Już na początku stycznia wystartuje Superpuchar Hiszpanii. Od sezonu 2019/2020 turniej rozgrywany jest w Arabii Saudyjskiej, co niekoniecznie podoba się niektórym piłkarzom i kibicom. Jednym z niezadowolonych jest Iñaki Williams. Napastnik Athleticu w rozmowie z mediami jasno dał do zrozumienia, że uważa ten pomysł za, delikatnie rzecz ujmując, nietrafiony.

Zawody, w których spotykają się finaliści Pucharu Króla i pierwsze dwie drużyny LaLigi odbywają się na Półwyspie Arabskim już od ponad pięciu lat.
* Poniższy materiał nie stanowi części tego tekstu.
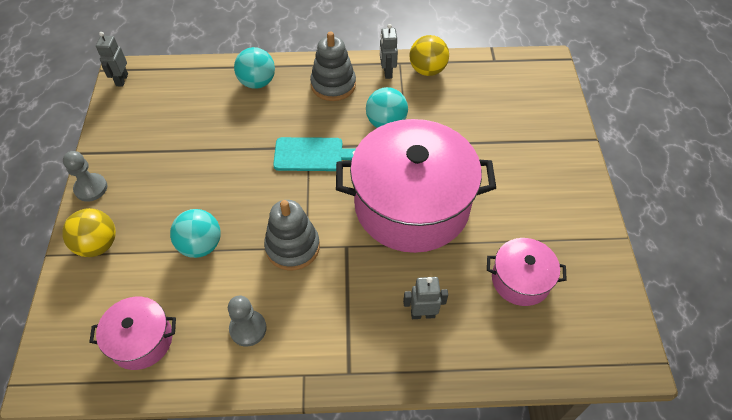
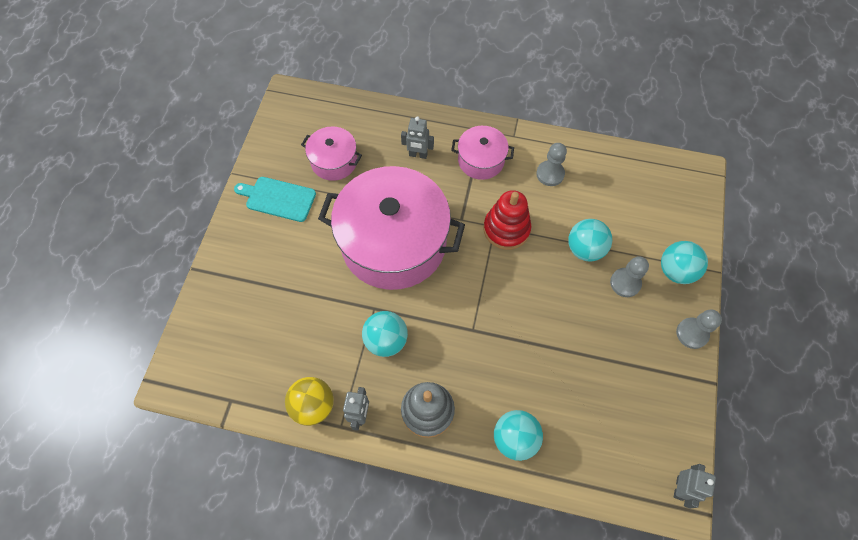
camera: 165 degrees left, 10 degrees up
yellow ball [62,208,116,257] -> turquoise ball [661,241,708,284]
pink pot [89,297,176,370] -> pink pot moved to [451,126,514,180]
grey stacking toy [264,200,320,270] -> red stacking toy [483,190,531,250]
turquoise cutting board [273,137,356,171] -> turquoise cutting board moved to [234,177,316,222]
none -> grey pawn [610,256,649,297]

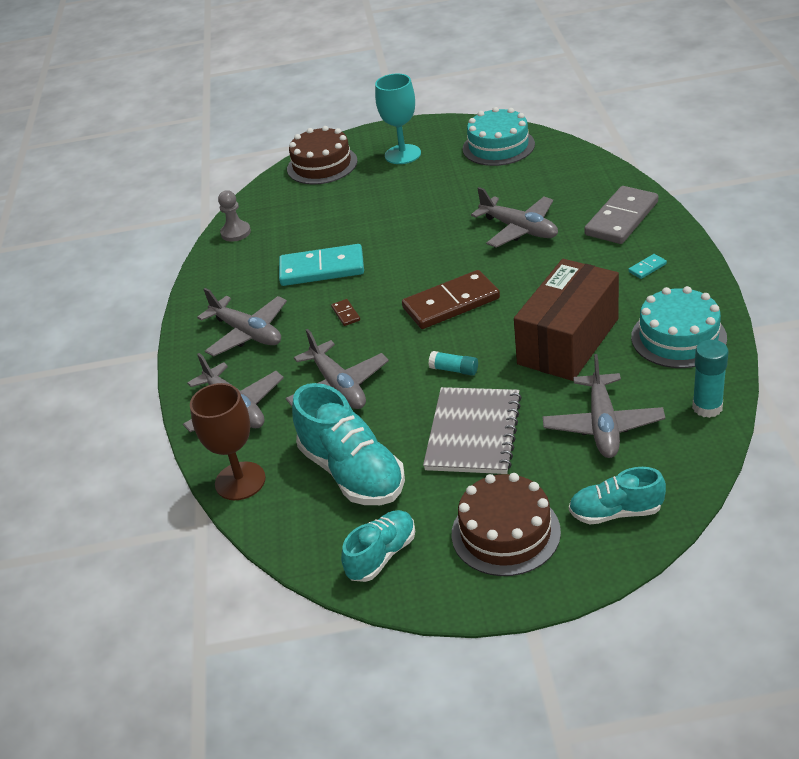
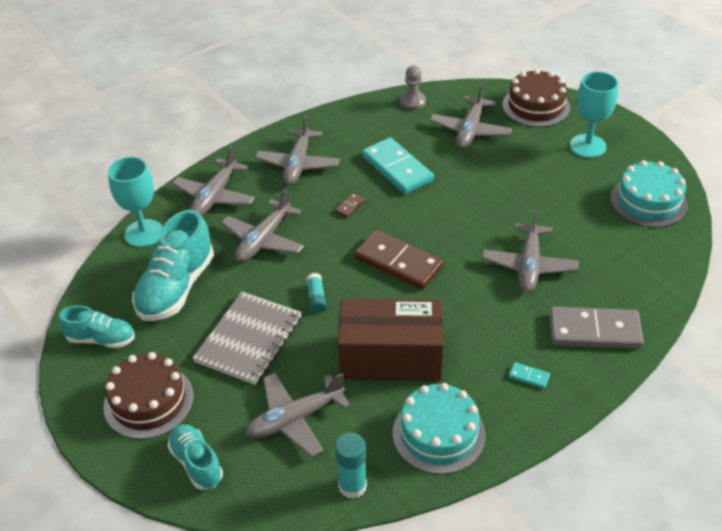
camera: 55 degrees right, 5 degrees up
brown goblet [190,383,266,500] -> turquoise goblet [108,157,163,247]
grey notebook [423,387,522,474] -> grey notebook turned 45 degrees counterclockwise [192,292,302,385]
none -> grey plane [430,83,512,149]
Wszystko za sprawą specjalnej umowy, którą podpisała z Saudyjczykami hiszpańska federacja (RFEF).

W najbliższej edycji wystąpią FC Barcelona, Real Madryt, Atlético Madryt i Athletic Club. Większość ich kibiców będzie mogła oglądać popisy ulubieńców tylko w telewizji, bo podróż do Arabii generuje koszty.

Nie dziwi też fakt, że sami zawodnicy niekoniecznie są fanami tej formuły. Chociaż przynosi ona spore zyski, wymusza też na nich podróże, co w trakcie sezonu jest szczególnie uciążliwe.

Ostatni wyraz niezadowolenia dał Iñaki Williams. Napastnik drużyny z Bilbao w rozmowie z mediami nie bał się użyć mocnych słów.

- Dla mnie granie w Arabii Saudyjskiej to g**no. Przeniesienie rozgrywek krajowych do innego kraju nie ułatwia (kibicom - przyp. red) przemieszczania się i śledzenia meczów. Kiedy tam gramy, czuję się, jakbyśmy byli drużyną gości. Poza tym w najbliższych dniach zostanę ojcem, a wyjazd tutaj z żoną i synem to duży problem - cytuje jego słowa „The Times”.

Chociaż piłkarza można zrozumieć, będzie on musiał pogodzić się z tym formatem jeszcze przez kilka lat. Umowa RFEF z Arabią Saudyjską obowiązuje bowiem aż do 2029 roku.